María personificó esta definición de Andrew Murray, al decir que “humildad es el perfecto sosiego del corazón. Es el no esperar nada, no asombrarse con lo que se me haga, no resentirme a lo que se me haga a mí. Es estar en reposo cuando nadie me elogia, o cuando me culpan o desprecian”.[1] La fe, el conocimiento de Dios, y sobre todo la humildad, permitieron que María estuviera en pie hasta el fin y con sus ojos puestos en el Señor, tanto en los tiempos de asombro ante ángeles y sabios, como ante la cruel realidad de ver a su Hijo inocente morir en una cruz.

Una vida que no apunta a sí misma

Ninguna de las cualidades de María, completamente dignas de imitar, apunta a ella misma. Todo lo que hemos visto apunta a ese Hijo que por gracia estuvo en su vientre; ese Hijo que sería el salvador de su propia vida y de la humanidad; ese Hijo que vivió en total obediencia al Padre y que es la personificación misma de la humildad.
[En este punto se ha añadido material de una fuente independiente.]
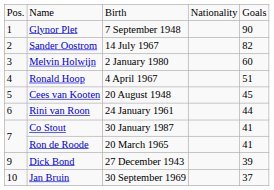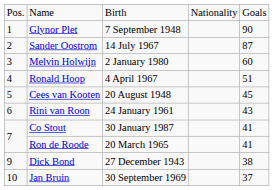Sander Oostrom | column 5: 82 -> 87
Rini van Roon | column 5: 44 -> 43
Dick Bond | column 5: 39 -> 38
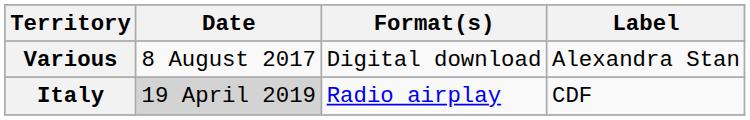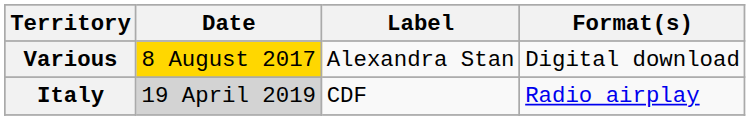columns swapped: Format(s) <-> Label
Various | Date: no background -> gold background
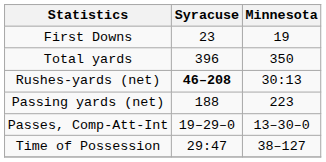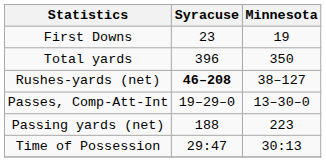Rushes-yards (net) | Minnesota: 30:13 -> 38–127
rows swapped: Passing yards (net) <-> Passes, Comp-Att-Int
Time of Possession | Minnesota: 38–127 -> 30:13
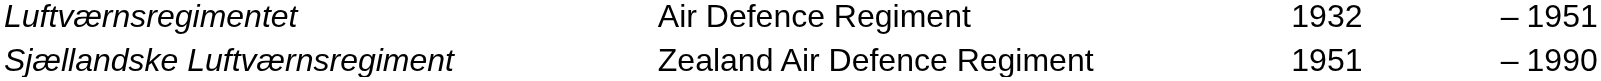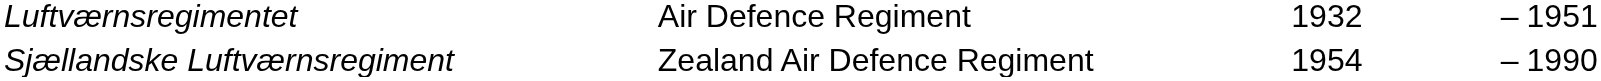Sjællandske Luftværnsregiment | column 3: 1951 -> 1954
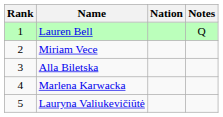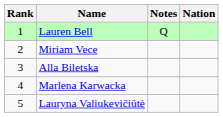columns swapped: Nation <-> Notes
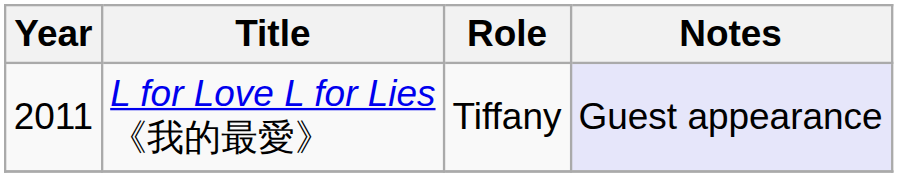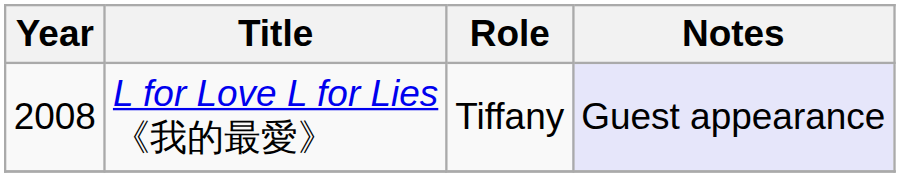L for Love L for Lies 《我的最愛》 | Year: 2011 -> 2008
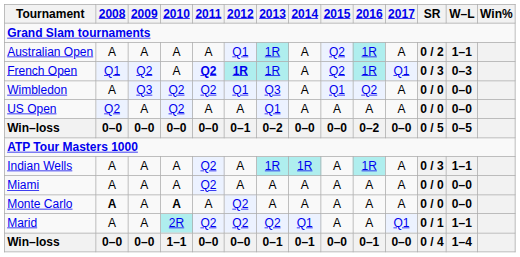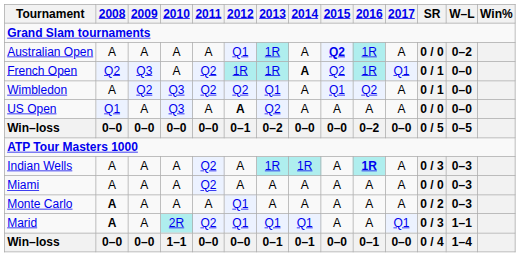Australian Open | 2015: normal -> bold
Australian Open | SR: 0 / 2 -> 0 / 0
Australian Open | W–L: 1–1 -> 0–2
French Open | 2008: Q1 -> Q2
French Open | 2009: Q2 -> Q3
French Open | 2011: bold -> normal
French Open | 2012: bold -> normal
French Open | 2014: normal -> bold
French Open | SR: 0 / 3 -> 0 / 1
French Open | W–L: 0–3 -> 0–0
Wimbledon | 2009: Q3 -> Q2
Wimbledon | 2010: Q2 -> Q3
Wimbledon | 2012: Q1 -> Q2
Wimbledon | 2013: Q3 -> Q1
Wimbledon | SR: 0 / 0 -> 0 / 1
US Open | 2008: Q2 -> Q1
US Open | 2010: Q2 -> Q3
US Open | 2012: normal -> bold
US Open | 2013: Q1 -> Q2
Indian Wells | 2016: normal -> bold
Indian Wells | W–L: 1–1 -> 0–3
Miami | W–L: 0–0 -> 0–3
Monte Carlo | 2010: bold -> normal
Monte Carlo | 2012: Q2 -> Q1
Monte Carlo | SR: 0 / 0 -> 0 / 2
Monte Carlo | W–L: 0–0 -> 0–3
Marid | 2008: normal -> bold
Marid | 2012: Q2 -> Q1
Marid | 2013: Q2 -> Q1
Marid | SR: 0 / 1 -> 0 / 3
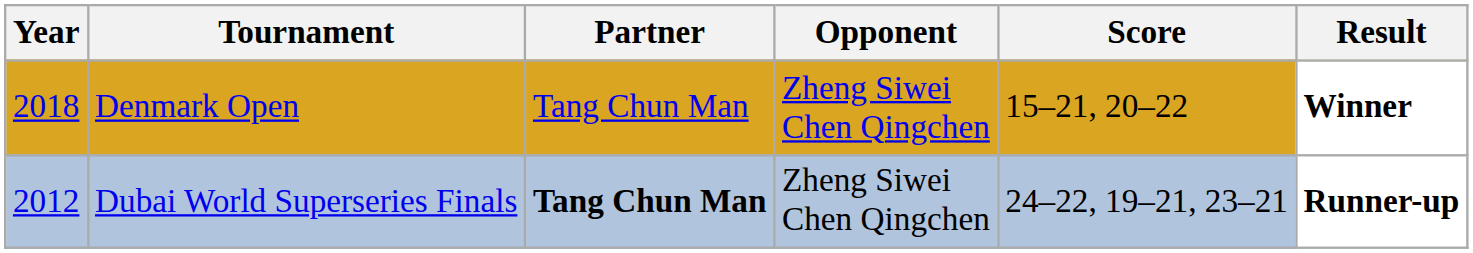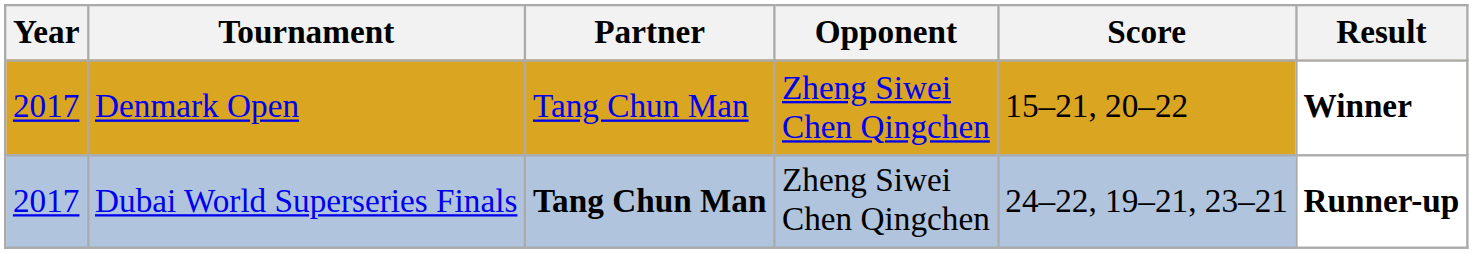Denmark Open | Year: 2018 -> 2017
Dubai World Superseries Finals | Year: 2012 -> 2017
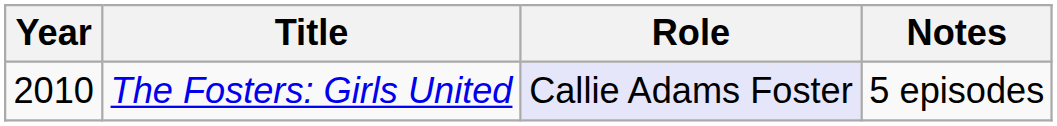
La vida de María y el ejemplo de su carácter nos llevan a exaltar al único digno de toda gloria. Así como María podemos proclamar “Mi alma engrandece al Señor, y mi espíritu se regocija en Dios mi Salvador” (Lc. 1: 46-47).


Imagen: Lightstock
[1]: Paul Lee Tan, Encyclopedia Of 7700 Illustrations: Signs Of The Times (Garland, TX: Bible Communications, Inc., 1996). 570.